WRITTEN REQUEST
Can you set down, word for word, the part of the caption contest page below from "NAMBY said..." to "smaller and smaller."?

SOURCE DOCUMENT
Monday, January 19, 2015

New Yorker Anti-Caption Contest #460


32 comments:

NAMBY said...

"Alright listen up guys…squawk… Obama's a Socialist… squawk… Obama's a Socialist… squawk...Obama's a Socialist… squawk.….Got it?…GOOD…Now go on the TV shows and just keep parroting that back over and over again... ....squawk."

JohnnyB said...

The Jimmy Buffet Fan Club is getting smaller and smaller.

boneguy said...

Now that we have control, the first order of business is to break everyone out of the Tiki Room.

Dr Sumguy said...

"Poly read the minutes ... And this time ... Don't parrot them!"

Anonymous said...

"Maintenance would like us to take more breaks.”

Dr Sumguy said...

"And I vow to veto any legislation approving new economic sanctions against Iran!"

Dr Sumguy said...

AVAILABLE DATA
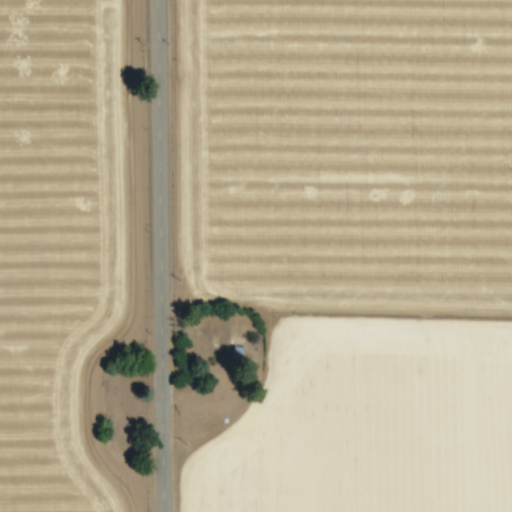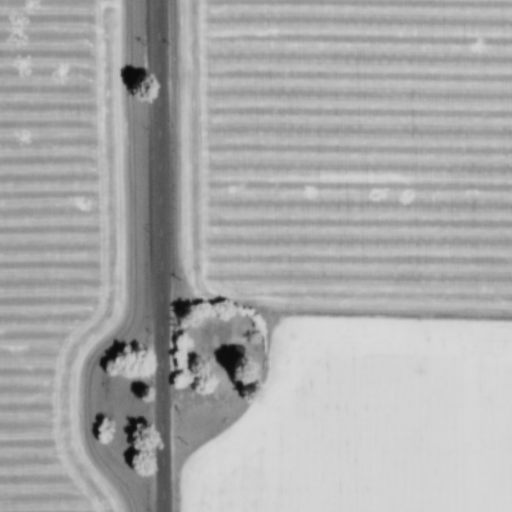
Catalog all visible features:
road: (147, 256)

SOLUTION TO THE EXERCISE
NAMBY said...

"Alright listen up guys…squawk… Obama's a Socialist… squawk… Obama's a Socialist… squawk...Obama's a Socialist… squawk.….Got it?…GOOD…Now go on the TV shows and just keep parroting that back over and over again... ....squawk."

JohnnyB said...

The Jimmy Buffet Fan Club is getting smaller and smaller.